By August, he was healed. “Final mixing and mastering went smoothly. No injuries. No illness.”

can be fatal. Not pictured: the unreasonable amount of blood that came out of my body.
The life of an internet musician
Releasing an album now felt like a new world. “Even though it hasn’t been that long, the landscape has changed dramatically since 2010–2014. There are fewer platforms that host music or connect musicians with fans. The platforms that do exist want to squeeze musicians for a cut of their profits.”
He reflects on how music discovery shifted. “My go-to promotion strategy used to be submitting music to blogs. Now it seems like blogs are so inundated with requests that getting a spot as a new artist is a challenge.”
Still, he’s experimenting. “I’ve been hosting my music on Bandcamp, which provides some data on incoming web traffic.” The numbers, he said, were “roughly equivalent to what my first band would see a few weeks after uploading songs to MySpace in 2007. Back before we knew how to write music.”

He’s skeptical of social media reach. “Because of the way Facebook throttles views until you pay them, only 99 people ‘saw’ the post. Reddit was similarly bad.”
He laughs at his own aesthetic mismatch. “I let my son do the artwork. It’s personally meaningful but the design and colour-palette are somewhat off-brand for a metal (-adjacent) album. I think, if I want to fit in, I’m supposed to take a black-and-white picture of myself in makeup holding a sword?”
Joey hasn’t uploaded to Spotify or YouTube. “I don’t like how Google conducts business. I can’t help but feel like there’s some degree of SEO and ‘hustle’ required to do this as a single-person operation. I don’t remember having to overcome these systemic barriers companies have installed to essentially charge a toll on musicians.”
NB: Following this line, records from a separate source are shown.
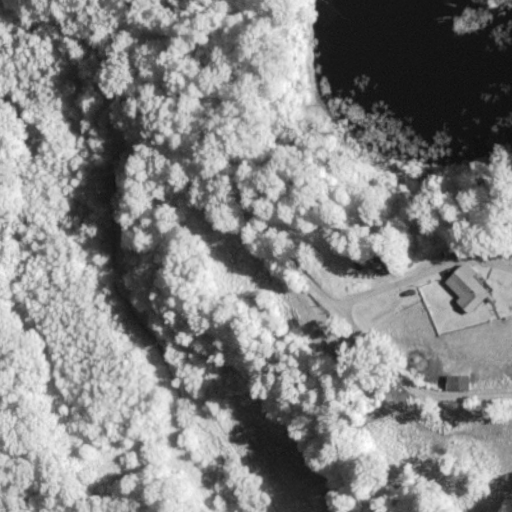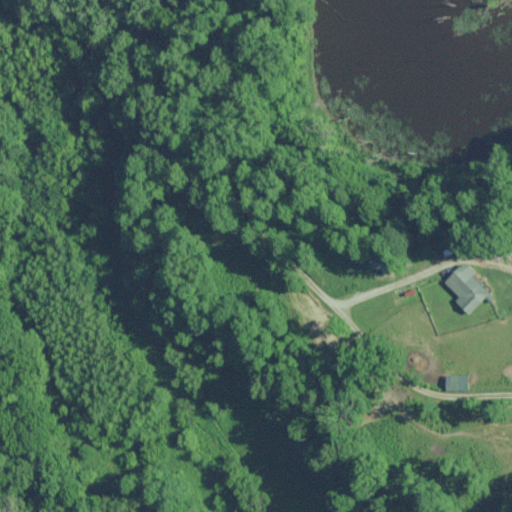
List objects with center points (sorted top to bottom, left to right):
road: (262, 228)
building: (462, 287)
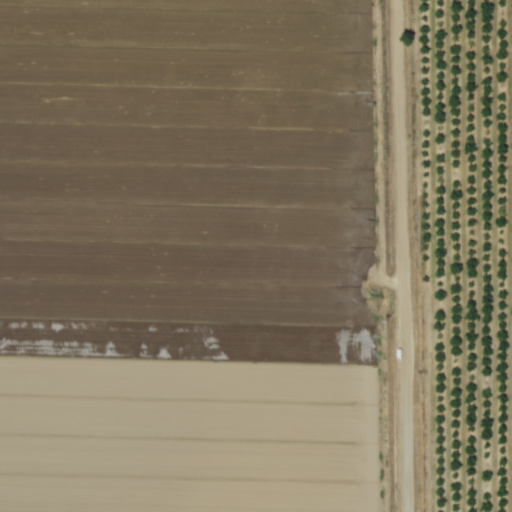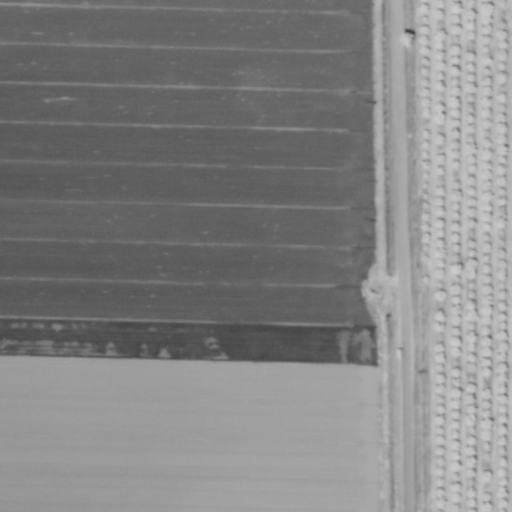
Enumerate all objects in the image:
crop: (255, 255)
road: (402, 256)
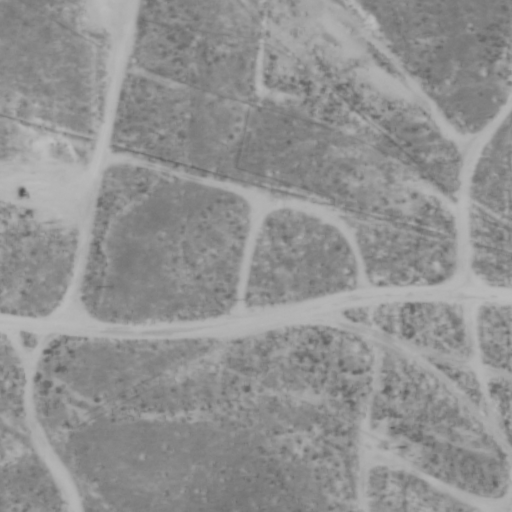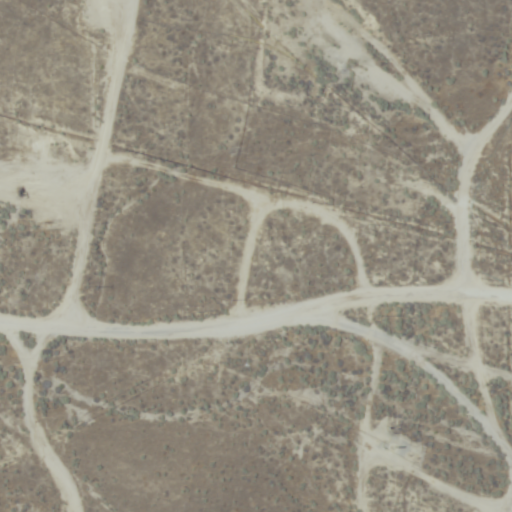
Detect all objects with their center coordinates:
road: (257, 323)
road: (436, 368)
road: (34, 420)
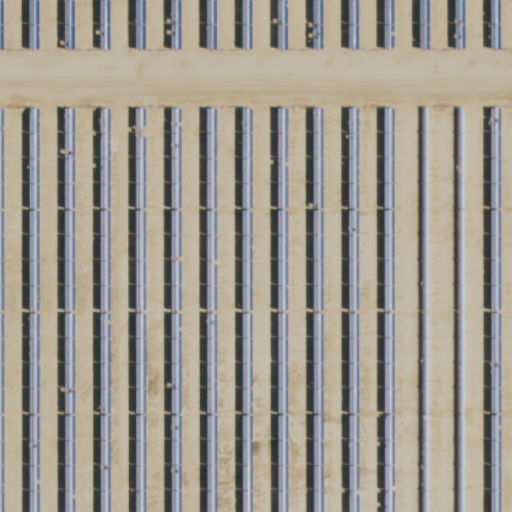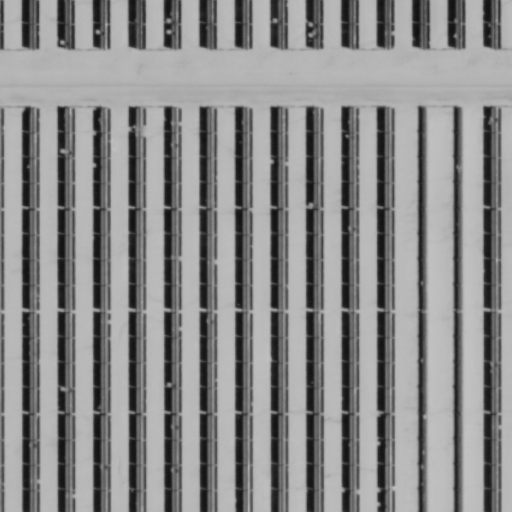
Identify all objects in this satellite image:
road: (256, 81)
solar farm: (256, 256)
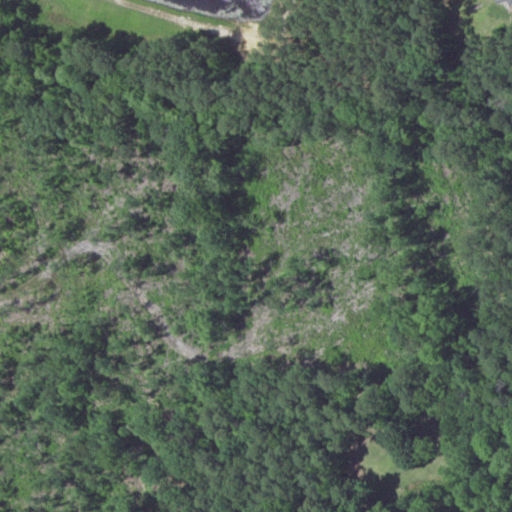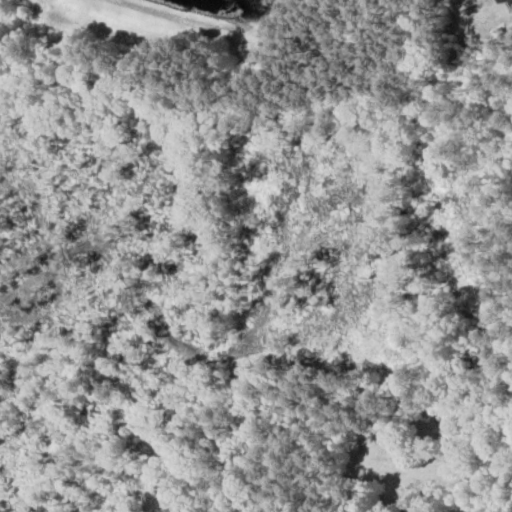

He’s philosophical about it. “The effort required is difficult to justify when I’m doing this out of interest, not to build a career. I’m going to keep making music, even if nobody listens to it. I’ve got another album in the works. For now I hope you’ll enjoy Distant Mirror’s s/t.”
Joey’s music doesn’t chase a scene so much as it documents a life — one that’s burned, scarred, rebuilt, and still quietly working through the noise. “Distant Mirror” feels like an unfiltered continuation of what Todos Caerán once hinted at — the same emotional gravity, but refracted through solitude, adulthood, and the slow processes of injury and repair. It’s handmade in every sense, from the circuitry on his pedals to the cracked edge of his voice.
There’s no campaign behind it — just a person rebuilding an identity through sound. The imperfections are the point. You can hear the room breathe, the timing shift, the hands at work. It’s music that exists because it had to, made by someone who has learned to find meaning in making things from scratch, even when no one’s watching.